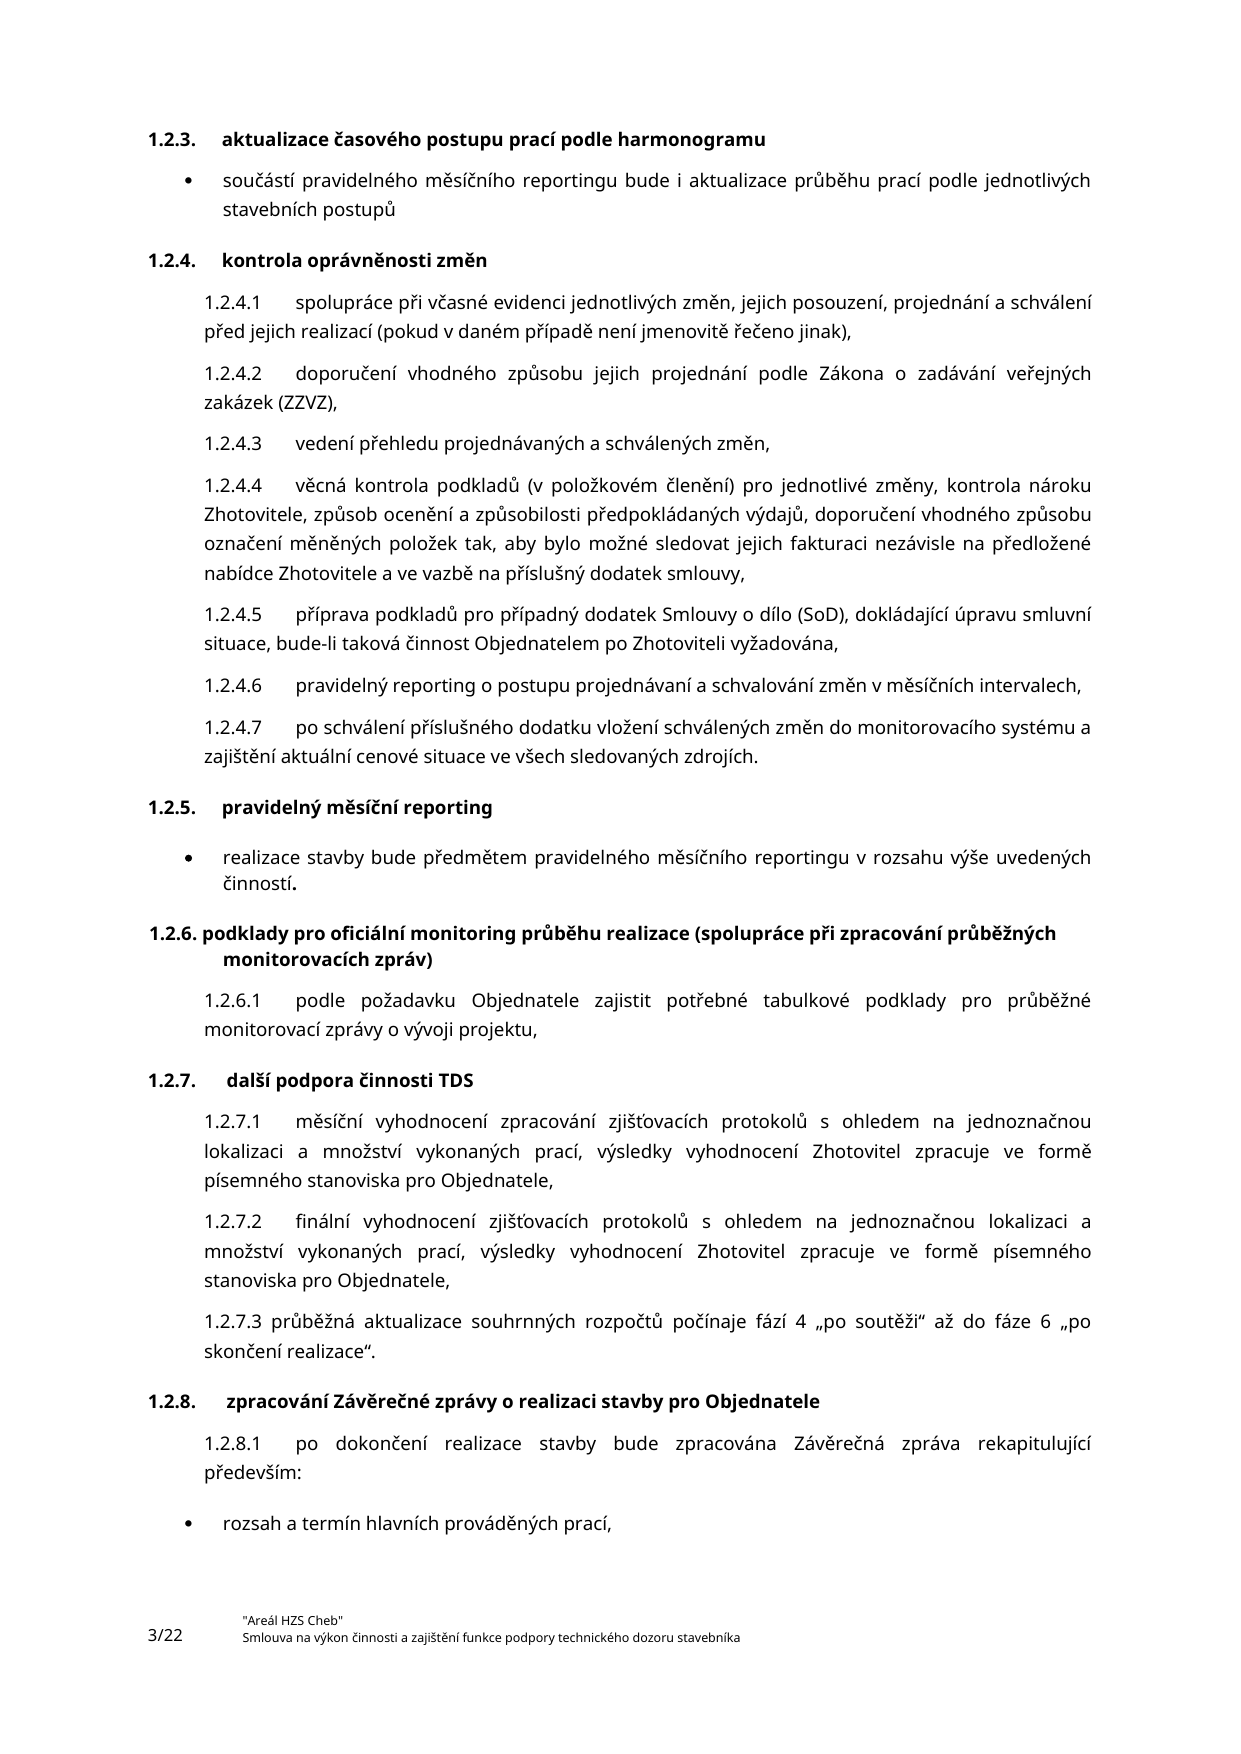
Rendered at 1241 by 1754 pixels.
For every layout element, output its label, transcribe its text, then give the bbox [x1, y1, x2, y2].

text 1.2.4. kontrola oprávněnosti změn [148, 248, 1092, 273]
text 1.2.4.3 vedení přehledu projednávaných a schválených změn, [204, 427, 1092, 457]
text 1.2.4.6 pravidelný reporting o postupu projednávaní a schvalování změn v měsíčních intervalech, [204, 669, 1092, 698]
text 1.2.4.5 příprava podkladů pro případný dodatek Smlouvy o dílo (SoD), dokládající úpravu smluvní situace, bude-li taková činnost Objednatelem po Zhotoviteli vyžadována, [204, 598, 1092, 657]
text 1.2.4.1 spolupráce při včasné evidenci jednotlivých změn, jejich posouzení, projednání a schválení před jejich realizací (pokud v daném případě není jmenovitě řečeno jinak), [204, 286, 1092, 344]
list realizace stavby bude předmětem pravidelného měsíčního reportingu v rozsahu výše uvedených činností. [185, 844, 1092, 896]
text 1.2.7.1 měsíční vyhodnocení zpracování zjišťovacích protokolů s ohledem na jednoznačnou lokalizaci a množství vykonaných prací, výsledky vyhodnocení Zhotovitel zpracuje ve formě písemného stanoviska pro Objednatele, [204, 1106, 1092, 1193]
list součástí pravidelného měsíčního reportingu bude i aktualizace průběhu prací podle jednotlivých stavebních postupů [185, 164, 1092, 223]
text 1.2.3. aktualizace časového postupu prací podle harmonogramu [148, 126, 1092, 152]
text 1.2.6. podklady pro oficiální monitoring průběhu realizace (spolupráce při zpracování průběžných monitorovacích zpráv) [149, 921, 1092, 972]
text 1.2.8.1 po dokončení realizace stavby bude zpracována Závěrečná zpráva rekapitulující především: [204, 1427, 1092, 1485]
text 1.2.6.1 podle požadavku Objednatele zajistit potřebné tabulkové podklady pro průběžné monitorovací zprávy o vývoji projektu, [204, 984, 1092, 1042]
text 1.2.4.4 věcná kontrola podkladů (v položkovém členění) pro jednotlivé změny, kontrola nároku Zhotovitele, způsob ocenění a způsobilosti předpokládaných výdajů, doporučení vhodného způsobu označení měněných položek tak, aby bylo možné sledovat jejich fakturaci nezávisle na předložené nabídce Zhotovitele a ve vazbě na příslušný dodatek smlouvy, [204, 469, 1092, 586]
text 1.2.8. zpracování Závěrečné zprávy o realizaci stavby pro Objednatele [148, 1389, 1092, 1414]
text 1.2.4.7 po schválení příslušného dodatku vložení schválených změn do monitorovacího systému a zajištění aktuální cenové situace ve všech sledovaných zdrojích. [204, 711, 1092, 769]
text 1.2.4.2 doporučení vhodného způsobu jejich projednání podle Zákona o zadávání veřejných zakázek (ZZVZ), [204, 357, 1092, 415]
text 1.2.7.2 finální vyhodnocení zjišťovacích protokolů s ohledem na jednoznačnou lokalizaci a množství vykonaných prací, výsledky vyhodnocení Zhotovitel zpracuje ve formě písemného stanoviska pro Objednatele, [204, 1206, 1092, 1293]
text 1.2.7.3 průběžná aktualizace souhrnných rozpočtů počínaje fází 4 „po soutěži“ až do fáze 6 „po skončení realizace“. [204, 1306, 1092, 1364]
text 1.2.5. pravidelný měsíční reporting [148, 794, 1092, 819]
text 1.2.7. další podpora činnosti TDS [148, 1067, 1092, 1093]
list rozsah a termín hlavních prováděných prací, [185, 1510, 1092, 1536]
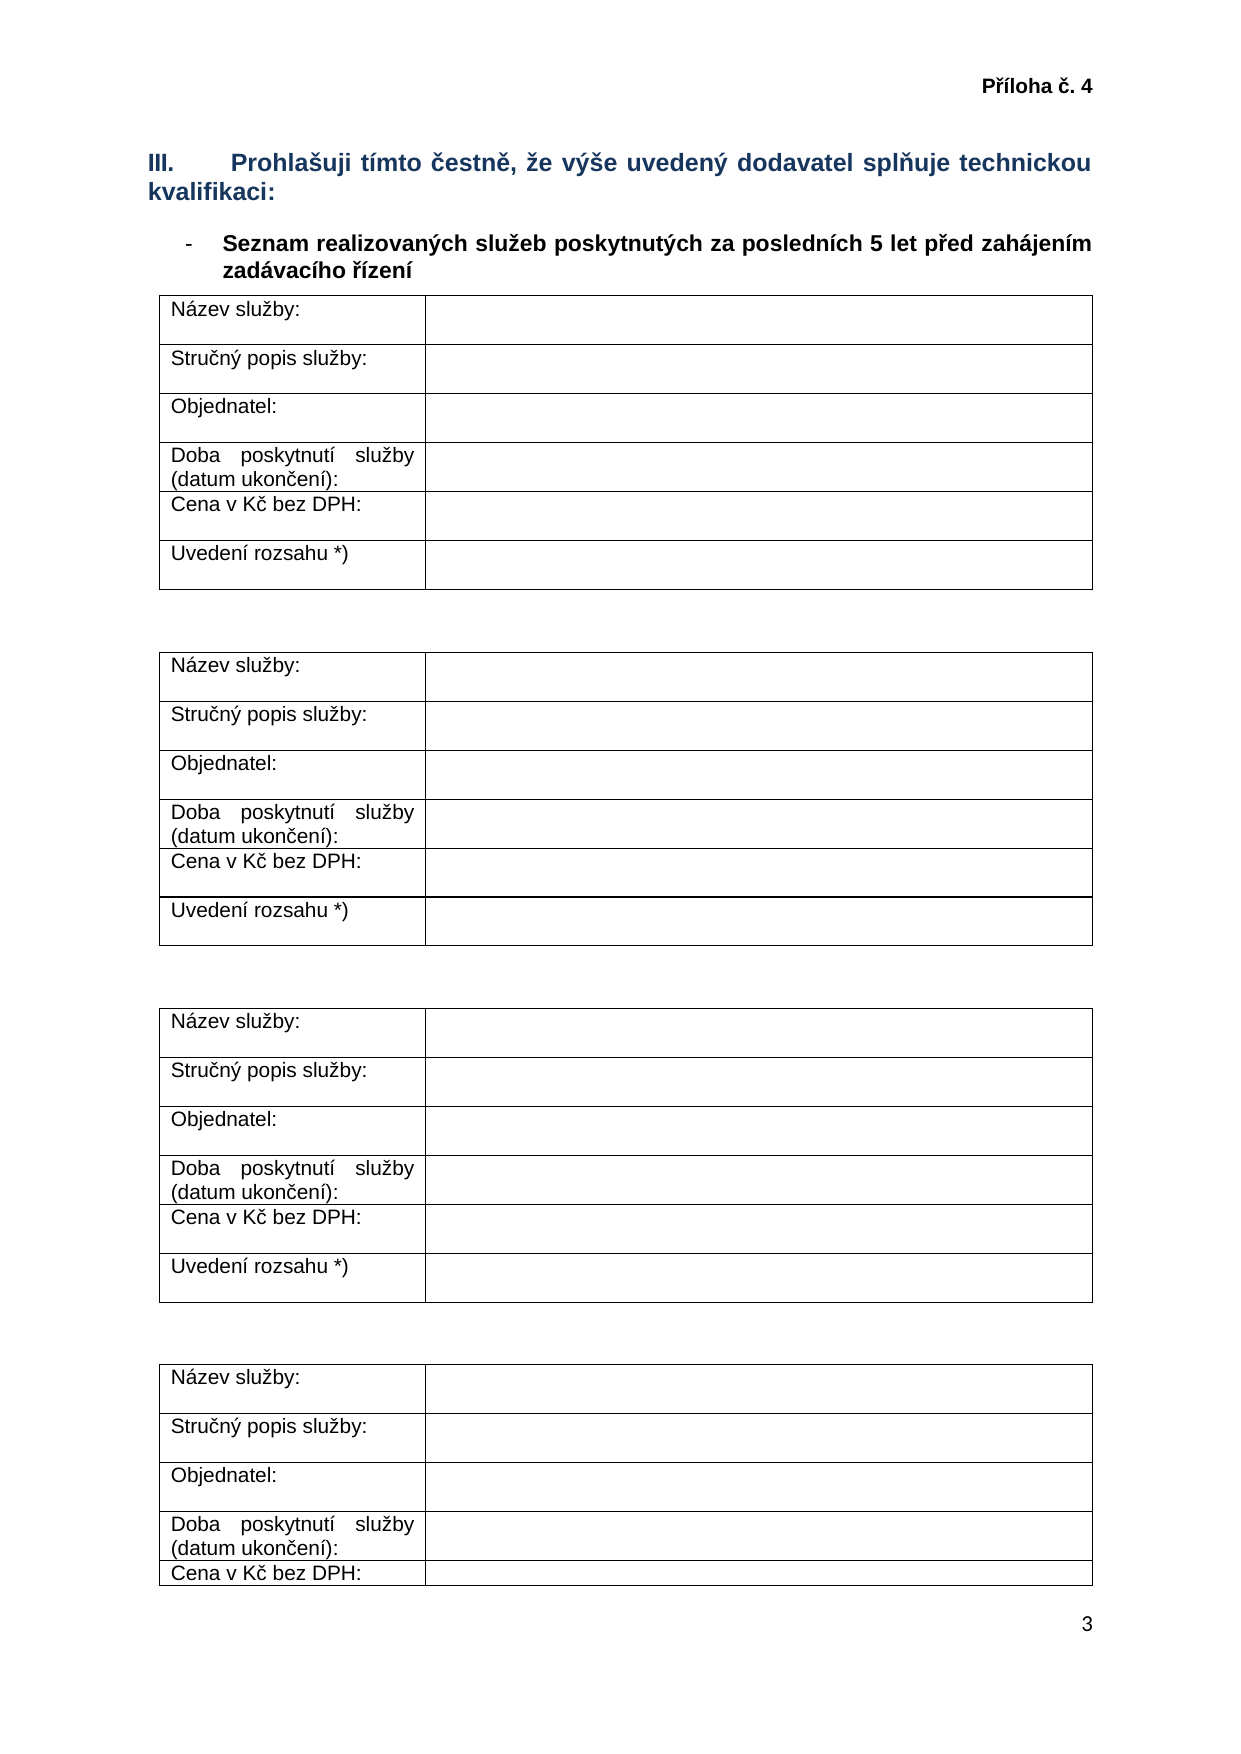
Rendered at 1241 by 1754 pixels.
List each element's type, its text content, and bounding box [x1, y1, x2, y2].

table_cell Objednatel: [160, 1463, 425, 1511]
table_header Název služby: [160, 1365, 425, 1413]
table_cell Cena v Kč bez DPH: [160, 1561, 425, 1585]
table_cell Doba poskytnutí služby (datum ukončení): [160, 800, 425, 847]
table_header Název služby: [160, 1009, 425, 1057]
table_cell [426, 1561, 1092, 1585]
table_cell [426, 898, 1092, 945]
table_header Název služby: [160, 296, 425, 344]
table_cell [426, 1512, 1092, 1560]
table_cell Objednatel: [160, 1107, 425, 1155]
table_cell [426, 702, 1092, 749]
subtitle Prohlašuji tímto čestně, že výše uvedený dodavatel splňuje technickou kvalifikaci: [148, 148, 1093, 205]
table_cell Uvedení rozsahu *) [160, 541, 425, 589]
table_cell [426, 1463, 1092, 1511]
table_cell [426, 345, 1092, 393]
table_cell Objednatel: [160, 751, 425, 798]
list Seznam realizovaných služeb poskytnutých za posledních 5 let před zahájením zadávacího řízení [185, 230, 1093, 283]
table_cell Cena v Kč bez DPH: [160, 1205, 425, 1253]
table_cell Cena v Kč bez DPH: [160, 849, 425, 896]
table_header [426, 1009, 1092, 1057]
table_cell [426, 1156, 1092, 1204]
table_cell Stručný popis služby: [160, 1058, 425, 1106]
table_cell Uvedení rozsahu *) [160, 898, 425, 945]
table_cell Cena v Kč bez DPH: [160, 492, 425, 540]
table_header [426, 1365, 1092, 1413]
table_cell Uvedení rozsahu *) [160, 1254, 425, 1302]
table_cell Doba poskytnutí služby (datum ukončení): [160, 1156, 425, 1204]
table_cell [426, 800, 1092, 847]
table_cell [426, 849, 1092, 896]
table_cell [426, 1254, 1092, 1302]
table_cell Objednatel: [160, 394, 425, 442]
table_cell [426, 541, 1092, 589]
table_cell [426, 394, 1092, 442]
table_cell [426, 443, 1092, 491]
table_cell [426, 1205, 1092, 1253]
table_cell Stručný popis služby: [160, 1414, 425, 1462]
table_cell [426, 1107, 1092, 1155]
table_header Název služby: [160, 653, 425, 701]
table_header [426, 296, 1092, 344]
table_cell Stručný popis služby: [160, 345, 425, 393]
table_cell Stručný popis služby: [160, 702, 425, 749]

☆ ☆ ☆ ☆ ☆ ☆ ☆

*Work task*
Every line in the records is to be retyped exactly as it stands; the pictures stay out.

*Completed exercise*
Rendered at 1241 by 1754 pixels.
For every layout element, output its label, transcribe its text, then give the bbox [x1, y1, x2, y2].

text 1.2.4. kontrola oprávněnosti změn [148, 248, 1092, 273]
text 1.2.4.3 vedení přehledu projednávaných a schválených změn, [204, 427, 1092, 457]
text 1.2.4.6 pravidelný reporting o postupu projednávaní a schvalování změn v měsíčních intervalech, [204, 669, 1092, 698]
text 1.2.4.5 příprava podkladů pro případný dodatek Smlouvy o dílo (SoD), dokládající úpravu smluvní situace, bude-li taková činnost Objednatelem po Zhotoviteli vyžadována, [204, 598, 1092, 657]
text 1.2.4.1 spolupráce při včasné evidenci jednotlivých změn, jejich posouzení, projednání a schválení před jejich realizací (pokud v daném případě není jmenovitě řečeno jinak), [204, 286, 1092, 344]
list realizace stavby bude předmětem pravidelného měsíčního reportingu v rozsahu výše uvedených činností. [185, 844, 1092, 896]
text 1.2.7.1 měsíční vyhodnocení zpracování zjišťovacích protokolů s ohledem na jednoznačnou lokalizaci a množství vykonaných prací, výsledky vyhodnocení Zhotovitel zpracuje ve formě písemného stanoviska pro Objednatele, [204, 1106, 1092, 1193]
list součástí pravidelného měsíčního reportingu bude i aktualizace průběhu prací podle jednotlivých stavebních postupů [185, 164, 1092, 223]
text 1.2.3. aktualizace časového postupu prací podle harmonogramu [148, 126, 1092, 152]
text 1.2.6. podklady pro oficiální monitoring průběhu realizace (spolupráce při zpracování průběžných monitorovacích zpráv) [149, 921, 1092, 972]
text 1.2.8.1 po dokončení realizace stavby bude zpracována Závěrečná zpráva rekapitulující především: [204, 1427, 1092, 1485]
text 1.2.6.1 podle požadavku Objednatele zajistit potřebné tabulkové podklady pro průběžné monitorovací zprávy o vývoji projektu, [204, 984, 1092, 1042]
text 1.2.4.4 věcná kontrola podkladů (v položkovém členění) pro jednotlivé změny, kontrola nároku Zhotovitele, způsob ocenění a způsobilosti předpokládaných výdajů, doporučení vhodného způsobu označení měněných položek tak, aby bylo možné sledovat jejich fakturaci nezávisle na předložené nabídce Zhotovitele a ve vazbě na příslušný dodatek smlouvy, [204, 469, 1092, 586]
text 1.2.8. zpracování Závěrečné zprávy o realizaci stavby pro Objednatele [148, 1389, 1092, 1414]
text 1.2.4.7 po schválení příslušného dodatku vložení schválených změn do monitorovacího systému a zajištění aktuální cenové situace ve všech sledovaných zdrojích. [204, 711, 1092, 769]
text 1.2.4.2 doporučení vhodného způsobu jejich projednání podle Zákona o zadávání veřejných zakázek (ZZVZ), [204, 357, 1092, 415]
text 1.2.7.2 finální vyhodnocení zjišťovacích protokolů s ohledem na jednoznačnou lokalizaci a množství vykonaných prací, výsledky vyhodnocení Zhotovitel zpracuje ve formě písemného stanoviska pro Objednatele, [204, 1206, 1092, 1293]
text 1.2.7.3 průběžná aktualizace souhrnných rozpočtů počínaje fází 4 „po soutěži“ až do fáze 6 „po skončení realizace“. [204, 1306, 1092, 1364]
text 1.2.5. pravidelný měsíční reporting [148, 794, 1092, 819]
text 1.2.7. další podpora činnosti TDS [148, 1067, 1092, 1093]
list rozsah a termín hlavních prováděných prací, [185, 1510, 1092, 1536]
Rendered at 1241 by 1754 pixels.
List each element's type, its text content, and bounding box [x1, y1, x2, y2].

table_cell Objednatel: [160, 1463, 425, 1511]
table_header Název služby: [160, 1365, 425, 1413]
table_cell Cena v Kč bez DPH: [160, 1561, 425, 1585]
table_cell Doba poskytnutí služby (datum ukončení): [160, 800, 425, 847]
table_header Název služby: [160, 1009, 425, 1057]
table_cell [426, 1561, 1092, 1585]
table_cell [426, 898, 1092, 945]
table_header Název služby: [160, 296, 425, 344]
table_cell [426, 1512, 1092, 1560]
table_cell Objednatel: [160, 1107, 425, 1155]
table_cell [426, 702, 1092, 749]
subtitle Prohlašuji tímto čestně, že výše uvedený dodavatel splňuje technickou kvalifikaci: [148, 148, 1093, 205]
table_cell Uvedení rozsahu *) [160, 541, 425, 589]
table_cell [426, 1463, 1092, 1511]
table_cell [426, 345, 1092, 393]
table_cell Objednatel: [160, 751, 425, 798]
list Seznam realizovaných služeb poskytnutých za posledních 5 let před zahájením zadávacího řízení [185, 230, 1093, 283]
table_cell Cena v Kč bez DPH: [160, 1205, 425, 1253]
table_cell Cena v Kč bez DPH: [160, 849, 425, 896]
table_header [426, 1009, 1092, 1057]
table_cell [426, 1156, 1092, 1204]
table_cell Stručný popis služby: [160, 1058, 425, 1106]
table_cell Uvedení rozsahu *) [160, 898, 425, 945]
table_cell Cena v Kč bez DPH: [160, 492, 425, 540]
table_header [426, 1365, 1092, 1413]
table_cell Uvedení rozsahu *) [160, 1254, 425, 1302]
table_cell Doba poskytnutí služby (datum ukončení): [160, 1156, 425, 1204]
table_cell [426, 800, 1092, 847]
table_cell [426, 849, 1092, 896]
table_cell [426, 1254, 1092, 1302]
table_cell Objednatel: [160, 394, 425, 442]
table_cell [426, 541, 1092, 589]
table_cell [426, 394, 1092, 442]
table_cell [426, 443, 1092, 491]
table_cell [426, 1205, 1092, 1253]
table_cell Stručný popis služby: [160, 1414, 425, 1462]
table_cell [426, 1107, 1092, 1155]
table_header Název služby: [160, 653, 425, 701]
table_header [426, 296, 1092, 344]
table_cell Stručný popis služby: [160, 345, 425, 393]
table_cell Stručný popis služby: [160, 702, 425, 749]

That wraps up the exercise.